*ACTION ITEM:*
Every line of the listing below should be written out exactly, minus its images.
+ + +
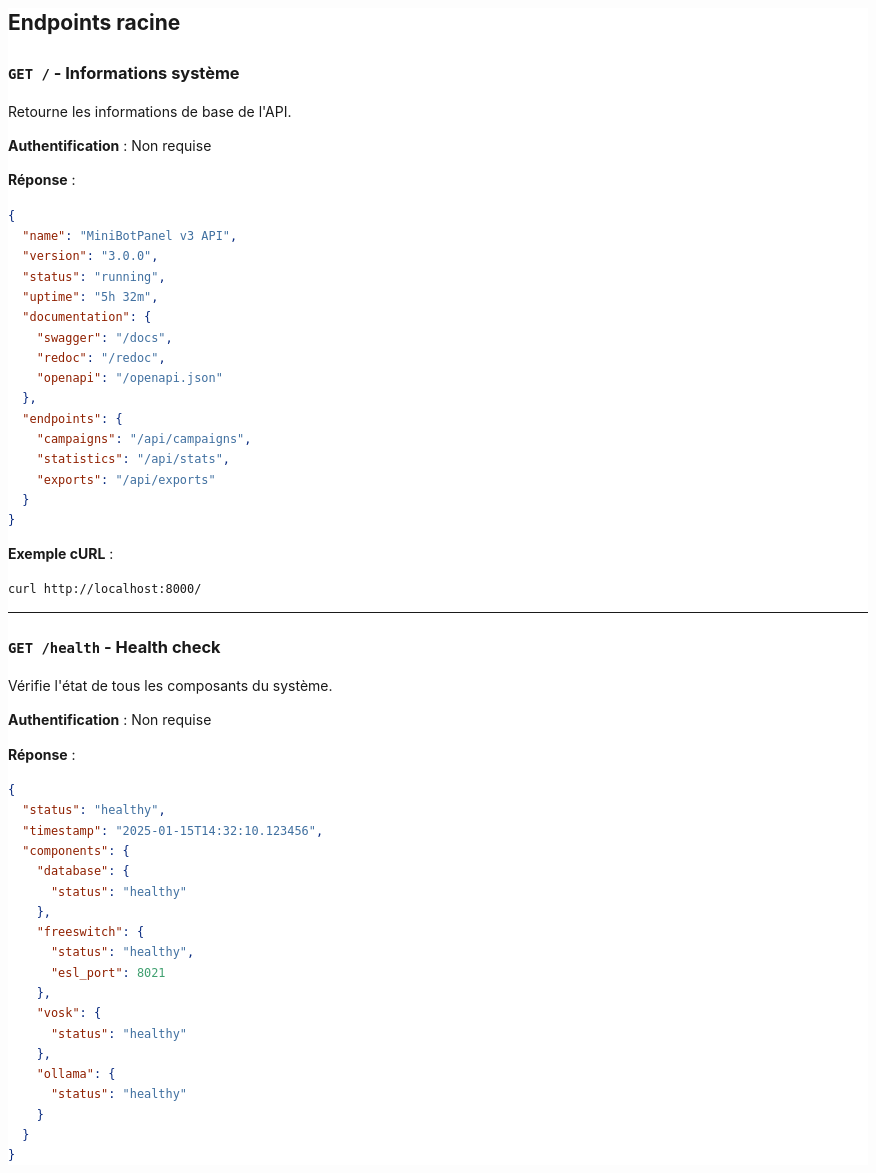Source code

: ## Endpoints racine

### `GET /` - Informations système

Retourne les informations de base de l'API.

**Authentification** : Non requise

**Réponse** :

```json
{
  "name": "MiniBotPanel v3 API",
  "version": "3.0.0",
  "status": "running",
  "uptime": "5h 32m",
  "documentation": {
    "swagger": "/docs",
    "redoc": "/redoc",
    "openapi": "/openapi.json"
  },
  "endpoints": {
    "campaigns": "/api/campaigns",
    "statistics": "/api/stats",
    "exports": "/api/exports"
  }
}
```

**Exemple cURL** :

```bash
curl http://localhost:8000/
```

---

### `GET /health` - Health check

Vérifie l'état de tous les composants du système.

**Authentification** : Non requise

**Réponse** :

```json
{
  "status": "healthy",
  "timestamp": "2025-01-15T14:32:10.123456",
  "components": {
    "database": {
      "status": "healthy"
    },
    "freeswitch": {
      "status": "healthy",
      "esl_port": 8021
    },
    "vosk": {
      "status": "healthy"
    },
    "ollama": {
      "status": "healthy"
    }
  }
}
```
+ + +
*SOLUTION:*
Source code

: ## Endpoints racine

### `GET /` - Informations système

Retourne les informations de base de l'API.

**Authentification** : Non requise

**Réponse** :

```json
{
  "name": "MiniBotPanel v3 API",
  "version": "3.0.0",
  "status": "running",
  "uptime": "5h 32m",
  "documentation": {
    "swagger": "/docs",
    "redoc": "/redoc",
    "openapi": "/openapi.json"
  },
  "endpoints": {
    "campaigns": "/api/campaigns",
    "statistics": "/api/stats",
    "exports": "/api/exports"
  }
}
```

**Exemple cURL** :

```bash
curl http://localhost:8000/
```

---

### `GET /health` - Health check

Vérifie l'état de tous les composants du système.

**Authentification** : Non requise

**Réponse** :

```json
{
  "status": "healthy",
  "timestamp": "2025-01-15T14:32:10.123456",
  "components": {
    "database": {
      "status": "healthy"
    },
    "freeswitch": {
      "status": "healthy",
      "esl_port": 8021
    },
    "vosk": {
      "status": "healthy"
    },
    "ollama": {
      "status": "healthy"
    }
  }
}
```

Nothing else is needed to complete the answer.